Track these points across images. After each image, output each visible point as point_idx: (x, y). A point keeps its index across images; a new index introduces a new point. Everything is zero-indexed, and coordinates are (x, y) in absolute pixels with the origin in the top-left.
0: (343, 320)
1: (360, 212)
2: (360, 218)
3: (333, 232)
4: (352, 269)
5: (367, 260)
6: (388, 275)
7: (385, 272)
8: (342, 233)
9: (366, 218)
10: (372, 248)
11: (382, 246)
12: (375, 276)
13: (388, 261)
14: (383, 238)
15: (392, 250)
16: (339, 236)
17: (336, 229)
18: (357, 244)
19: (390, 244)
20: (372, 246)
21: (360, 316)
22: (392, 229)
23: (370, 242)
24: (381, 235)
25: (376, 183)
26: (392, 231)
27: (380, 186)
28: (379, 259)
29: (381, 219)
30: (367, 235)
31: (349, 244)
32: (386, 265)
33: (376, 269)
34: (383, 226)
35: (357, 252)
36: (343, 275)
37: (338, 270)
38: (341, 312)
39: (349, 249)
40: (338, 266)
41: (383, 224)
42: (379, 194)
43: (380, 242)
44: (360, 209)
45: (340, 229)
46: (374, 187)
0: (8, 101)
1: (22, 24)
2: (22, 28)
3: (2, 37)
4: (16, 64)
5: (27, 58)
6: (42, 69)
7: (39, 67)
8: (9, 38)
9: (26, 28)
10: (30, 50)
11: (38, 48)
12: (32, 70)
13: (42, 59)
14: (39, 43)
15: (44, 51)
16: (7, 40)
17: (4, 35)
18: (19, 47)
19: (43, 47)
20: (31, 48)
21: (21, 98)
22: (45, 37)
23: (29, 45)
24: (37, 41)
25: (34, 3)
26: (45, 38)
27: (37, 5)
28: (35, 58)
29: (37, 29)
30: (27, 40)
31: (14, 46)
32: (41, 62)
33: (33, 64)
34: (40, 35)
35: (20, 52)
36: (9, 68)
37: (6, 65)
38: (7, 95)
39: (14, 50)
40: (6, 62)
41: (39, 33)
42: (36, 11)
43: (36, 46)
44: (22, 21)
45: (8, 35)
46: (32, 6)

━━━━

● **ÉNONCÉ**:
Transcrivez toutes les lignes des items ci-dessus en une liste JSON de chaînes, une chaîne par ligne, sans les lignes vides.

● **CORRIGÉ**:
[
  "Track these points across images. After each image, output each visible point as point_idx: (x, y). A point keeps its index across images; a new index introduces a new point. Everything is zero-indexed, and coordinates are (x, y) in absolute pixels with the origin in the top-left.",
  "0: (343, 320)",
  "1: (360, 212)",
  "2: (360, 218)",
  "3: (333, 232)",
  "4: (352, 269)",
  "5: (367, 260)",
  "6: (388, 275)",
  "7: (385, 272)",
  "8: (342, 233)",
  "9: (366, 218)",
  "10: (372, 248)",
  "11: (382, 246)",
  "12: (375, 276)",
  "13: (388, 261)",
  "14: (383, 238)",
  "15: (392, 250)",
  "16: (339, 236)",
  "17: (336, 229)",
  "18: (357, 244)",
  "19: (390, 244)",
  "20: (372, 246)",
  "21: (360, 316)",
  "22: (392, 229)",
  "23: (370, 242)",
  "24: (381, 235)",
  "25: (376, 183)",
  "26: (392, 231)",
  "27: (380, 186)",
  "28: (379, 259)",
  "29: (381, 219)",
  "30: (367, 235)",
  "31: (349, 244)",
  "32: (386, 265)",
  "33: (376, 269)",
  "34: (383, 226)",
  "35: (357, 252)",
  "36: (343, 275)",
  "37: (338, 270)",
  "38: (341, 312)",
  "39: (349, 249)",
  "40: (338, 266)",
  "41: (383, 224)",
  "42: (379, 194)",
  "43: (380, 242)",
  "44: (360, 209)",
  "45: (340, 229)",
  "46: (374, 187)",
  "0: (8, 101)",
  "1: (22, 24)",
  "2: (22, 28)",
  "3: (2, 37)",
  "4: (16, 64)",
  "5: (27, 58)",
  "6: (42, 69)",
  "7: (39, 67)",
  "8: (9, 38)",
  "9: (26, 28)",
  "10: (30, 50)",
  "11: (38, 48)",
  "12: (32, 70)",
  "13: (42, 59)",
  "14: (39, 43)",
  "15: (44, 51)",
  "16: (7, 40)",
  "17: (4, 35)",
  "18: (19, 47)",
  "19: (43, 47)",
  "20: (31, 48)",
  "21: (21, 98)",
  "22: (45, 37)",
  "23: (29, 45)",
  "24: (37, 41)",
  "25: (34, 3)",
  "26: (45, 38)",
  "27: (37, 5)",
  "28: (35, 58)",
  "29: (37, 29)",
  "30: (27, 40)",
  "31: (14, 46)",
  "32: (41, 62)",
  "33: (33, 64)",
  "34: (40, 35)",
  "35: (20, 52)",
  "36: (9, 68)",
  "37: (6, 65)",
  "38: (7, 95)",
  "39: (14, 50)",
  "40: (6, 62)",
  "41: (39, 33)",
  "42: (36, 11)",
  "43: (36, 46)",
  "44: (22, 21)",
  "45: (8, 35)",
  "46: (32, 6)"
]